Excise taxes are general sales taxes that raise the cost of a particular commodity, and thereby decrease consumer demand. Excises are used to raise revenue and discourage particular behavior or consumption, and are often justified on both grounds. Taxes on alcohol, tobacco, and gasoline, for example, are justified on both grounds. Although some economists believe that the most efficient excise taxes are those that target the most inelastic sources of demand, most of the items on the excise tax list have long-term elasticity.

Capital gains

While a small part of the overall revenue generated by individual income taxation, the Tax on Capital Gains generally represents a relatively small proportion of total revenue. Specifically, in 2019, capital gains tax revenues accounted for $183 billion or 0.9 percent of GDP. The rate of taxation is also adjusted upward to account for inflation. This article will discuss the various aspects of the tax and how it affects individuals. Further, it will examine the advantages and disadvantages of the tax.

Estate taxes

Many conservatives argue that the estate tax is double taxation because the assets subject to the tax are already subject to income taxes. However, many large estates are comprised of unrealized capital gains, which are not taxed. This tax raises $225 billion for the government over a decade. Rep. Kevin Brady has introduced a bill to repeal the estate tax that has a majority in the U.S. House of Representatives co-sponsoring it. The following is an overview of the key facts that will help you make an informed decision about your estate planning.

Poll taxes

The constitutionality of poll taxes was challenged by many groups and individuals in the 1960s, including civil rights activists. In the 1960s, the Supreme Court affirmed that poll taxes could not violate the equal protection clause of the Fourteenth Amendment. However, the courts did not immediately overturn the tax, and many plaintiffs filed suit. This case is largely ignored by historians today. Nevertheless, it is important to note that many states still have poll taxes.

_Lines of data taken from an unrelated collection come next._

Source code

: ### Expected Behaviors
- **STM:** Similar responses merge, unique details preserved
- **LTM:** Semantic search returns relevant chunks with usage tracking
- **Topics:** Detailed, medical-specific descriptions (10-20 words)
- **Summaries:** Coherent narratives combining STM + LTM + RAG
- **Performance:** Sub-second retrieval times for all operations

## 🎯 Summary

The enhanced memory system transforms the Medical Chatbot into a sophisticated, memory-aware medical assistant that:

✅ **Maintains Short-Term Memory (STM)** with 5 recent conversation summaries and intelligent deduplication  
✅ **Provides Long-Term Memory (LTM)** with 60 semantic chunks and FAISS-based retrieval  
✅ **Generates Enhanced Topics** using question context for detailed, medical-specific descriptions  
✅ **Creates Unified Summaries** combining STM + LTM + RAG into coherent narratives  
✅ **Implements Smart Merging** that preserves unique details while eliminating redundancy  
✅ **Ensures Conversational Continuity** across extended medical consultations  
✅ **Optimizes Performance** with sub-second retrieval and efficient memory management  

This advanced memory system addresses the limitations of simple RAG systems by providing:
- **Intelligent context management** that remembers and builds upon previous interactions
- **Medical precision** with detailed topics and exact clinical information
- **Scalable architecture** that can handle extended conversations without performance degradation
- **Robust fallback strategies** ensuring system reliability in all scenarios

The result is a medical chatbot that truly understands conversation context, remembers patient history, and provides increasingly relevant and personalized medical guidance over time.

Before you buy an annuity, it is important to understand how taxes on the withdrawal will affect the tax-deferred growth. Some annuities are qualified, while others are not. You may not know which type to choose, or whether you should make withdrawals tax-free. A personal tax consultation can help you determine the best option for your situation. Here are the basic rules:

Capital gains taxes

Capital gains taxes are important for many reasons, not the least of which is that they generate revenue to help support three important building blocks of thriving communities. They increase the share of state revenue paid by the wealthy, allowing states to lower taxes on those earning moderate incomes who spend a larger share of their incomes to support local economies. But capital gains taxes are not without controversy. President Obama recently called for the elimination of special treatment for the wealthy and suggested that capital gains be taxed on the same level as ordinary income. Both of these changes would mitigate the increasing concentration of wealth and raise significant revenues.

Sales taxes

Although all products are subject to sales taxes, some products are exempt from the tax, such as certain prescription drugs. Also, many states do not charge sales tax on clothing or medical devices. These exceptions allow consumers to purchase items without paying sales tax during sales tax holidays, which usually coincide with the start of the school year. Sales taxes are generally lower for items that are donated to a charity. And some states may even give their residents free tax lending money on some items.